As can be seen from the above picture, the results are acceptable, but there are some strange answers. However, we should think that at present, the results are only obtained from one data source without any optimization. If we use additional data sets and rules to improve it, it will certainly answer the questions better.
summary
The chat robot project is an exciting data science project because it is helpful in many fields. In this paper, we use the data obtained from web pages, cosine similarity and TF-IDF to create a simple chat robot project in Python, which really implements our 100 million project. In fact, there are many improvements:
- For the selection of vectorization, in addition to TF-IDF, word2vec can also be used, and even pre trained bert can be used to extract word vectors.
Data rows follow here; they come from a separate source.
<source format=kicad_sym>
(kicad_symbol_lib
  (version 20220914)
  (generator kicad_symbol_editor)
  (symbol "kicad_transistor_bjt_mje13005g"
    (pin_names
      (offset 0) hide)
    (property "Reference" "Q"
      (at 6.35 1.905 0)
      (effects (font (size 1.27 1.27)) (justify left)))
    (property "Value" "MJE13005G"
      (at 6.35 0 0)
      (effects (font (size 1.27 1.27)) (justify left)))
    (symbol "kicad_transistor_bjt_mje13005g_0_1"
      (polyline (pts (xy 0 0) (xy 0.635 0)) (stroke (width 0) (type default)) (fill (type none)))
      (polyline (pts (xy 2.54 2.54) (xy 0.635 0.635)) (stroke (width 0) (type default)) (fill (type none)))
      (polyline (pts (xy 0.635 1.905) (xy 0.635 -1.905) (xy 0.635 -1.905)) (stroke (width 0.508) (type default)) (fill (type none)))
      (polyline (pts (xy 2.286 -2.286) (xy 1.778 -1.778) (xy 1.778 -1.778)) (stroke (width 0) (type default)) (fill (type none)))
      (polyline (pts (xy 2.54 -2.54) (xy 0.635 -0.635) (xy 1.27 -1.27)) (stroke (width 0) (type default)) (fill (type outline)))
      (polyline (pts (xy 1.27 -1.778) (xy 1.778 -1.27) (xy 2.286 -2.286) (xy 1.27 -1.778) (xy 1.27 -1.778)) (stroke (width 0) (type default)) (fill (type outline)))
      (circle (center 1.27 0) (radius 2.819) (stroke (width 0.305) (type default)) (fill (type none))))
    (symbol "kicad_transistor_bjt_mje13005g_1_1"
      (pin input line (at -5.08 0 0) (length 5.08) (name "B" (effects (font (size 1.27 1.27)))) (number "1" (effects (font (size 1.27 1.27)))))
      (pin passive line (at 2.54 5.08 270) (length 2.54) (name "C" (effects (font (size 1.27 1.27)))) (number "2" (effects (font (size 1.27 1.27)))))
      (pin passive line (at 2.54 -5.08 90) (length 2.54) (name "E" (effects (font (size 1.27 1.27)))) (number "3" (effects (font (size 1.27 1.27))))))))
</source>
- In fact, the answer link is to search for the most matching answer from our corpus through a specific algorithm or rule. The similarity top1 method used in this paper is actually the simplest greensearch like method. For the optimization of answer results, you can also use the beamsearch like algorithm to extract the matching items of the answer.
- Wait a lot
Before the rise of end-to-end deep learning, many chat robots operated based on rules, and there were many landing cases. If you want to make a POC display quickly, this rule-based method is still very useful.
Method, for the optimization of answer results, the algorithm similar to beamsearch can also be used to extract the matching items of the answer.
- Wait a lot
Before the rise of end-to-end deep learning, many chat robots operated based on rules, and there were many landing cases. If you want to make a POC display quickly, this rule-based method is still very useful.